(Texto fornecido):
* * * * * * *
Não é difícil olhar para uma peça de couro colorida, com diferentes arabescos de coração, e imediatamente lembrar de Espedito Seleiro. Há mais de 70 anos dedicado a este ofício, o Mestre desenhou seu nome na cena artística brasileira e internacional, e agora crava-o em uma marca registrada no Instituto Nacional de Propriedade Industrial (Inpi). Ela acompanhará todos os produtos que saírem de seu ateliê, em Nova Olinda (CE), valorizando e protegendo um bem familiar compartilhado.
“É uma coisa que fica assegurada, porque se você tem algum objeto que
não tem documento, você não pode dizer que é seu. Se sofre que nem eu, que
perdi noite de sono, trabalhando dia santo e feriado pra descobrir um meio de
viver melhorzinho, aí quando descobre vem um cabra que quer tomar, diz que é
mentira, vai imitando, comprando material mais barato, vendendo peça mais
barata, é uma coisa horrível do nosso Brasil”, desabafa Espedito.
O registro vinha sendo discutido em família desde 2015. À época, alguns
desenhos começaram a ser registrados em cartório e um advogado vinculado ao
Serviço Brasileiro de Apoio às Micro e Pequenas Empresas (Sebrae) deu entrada
no processo referente à marca. Devido a um desencontro de informações, a
família só retomou a ação em 2018, já com outro representante contratado, que
conseguiu o registro em 1º de setembro de 2020.
“O que foi protegido foi a marca para todos os produtos e serviços que
ele desenvolve, o que garante uso exclusivo dela em artigos de couro, vestuário
e na comercialização dos produtos em geral”, explica o advogado Bruno
Figueiredo, atual responsável pelo caso.
Com isso, conforme explica o professor de Direitos
Culturais da Universidade de Fortaleza, Humberto Cunha, há uma valorização
das peças, e quem violar o uso de uma marca reconhecida como a do Mestre
Espedito Seleiro estará sujeito a pagar indenização e até
a responder criminalmente.
* * * * * * *
(Material de apoio):
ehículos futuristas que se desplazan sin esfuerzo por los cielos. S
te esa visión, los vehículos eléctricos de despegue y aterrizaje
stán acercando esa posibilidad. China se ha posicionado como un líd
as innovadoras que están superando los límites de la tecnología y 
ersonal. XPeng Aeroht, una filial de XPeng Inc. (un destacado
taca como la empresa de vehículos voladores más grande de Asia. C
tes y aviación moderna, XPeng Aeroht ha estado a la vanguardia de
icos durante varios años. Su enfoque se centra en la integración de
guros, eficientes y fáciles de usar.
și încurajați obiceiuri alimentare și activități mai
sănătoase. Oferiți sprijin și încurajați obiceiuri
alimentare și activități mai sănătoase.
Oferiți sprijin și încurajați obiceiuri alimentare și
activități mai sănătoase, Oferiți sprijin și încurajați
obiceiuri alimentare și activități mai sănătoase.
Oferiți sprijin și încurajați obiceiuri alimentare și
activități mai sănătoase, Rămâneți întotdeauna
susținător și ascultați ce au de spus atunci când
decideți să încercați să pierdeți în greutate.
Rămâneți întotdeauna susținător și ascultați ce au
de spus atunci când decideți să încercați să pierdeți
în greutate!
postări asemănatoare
* * * * * * *
Dê continuidade ao texto sobre o registro da marca de Espedito Seleiro a partir do ponto em que ele termina.

Não vou empatar que ninguém faça, não tô procurando fazer isso, só quero
provar que o modelo é meu e que tem que pagar alguma coisa para nós”, ressalta.
Espedito Seleiro
Mestre da Cultura
CRITÉRIOS E GARANTIAS
O registro da marca, porém, é apenas uma das ferramentas
jurídicas que reconhecem uma criação singular e diferenciada como a do
artesão. Ela não impede que arabescos coloridos sejam utilizados por outras
pessoas, por exemplo.
“O conceito artístico característico da obra do Mestre Espedito integra
a arte popular nordestina enquanto conceito abstrato, portanto não tem
exclusividade. O limite da exclusividade vai estar na presença de traços
individuais muito característicos e, sobretudo, na vinculação à marca dele”,
reforça o advogado Bruno Figueiredo.
“Não estamos assessorando eles nisso, mas estes documentos vão ter
efeito de demonstração de autoria de anterioridade daquele produto e daquela
pessoa que levou a registro”, observa.
OUTROS CASOS NO CEARÁ
Além do Mestre Espedito Seleiro, a Central de Artesanato do
Ceará (Ceart) identificou outros dois artesãos, num universo
de 35.210 cadastrados, que também solicitaram o registro de marca no Inpi.
São eles Francisco Muniz, que trabalha com a renda de bilro incrustada no
barro, em Cascavel, e Maria Soares, dedicada ao bordado rococó, em Icó.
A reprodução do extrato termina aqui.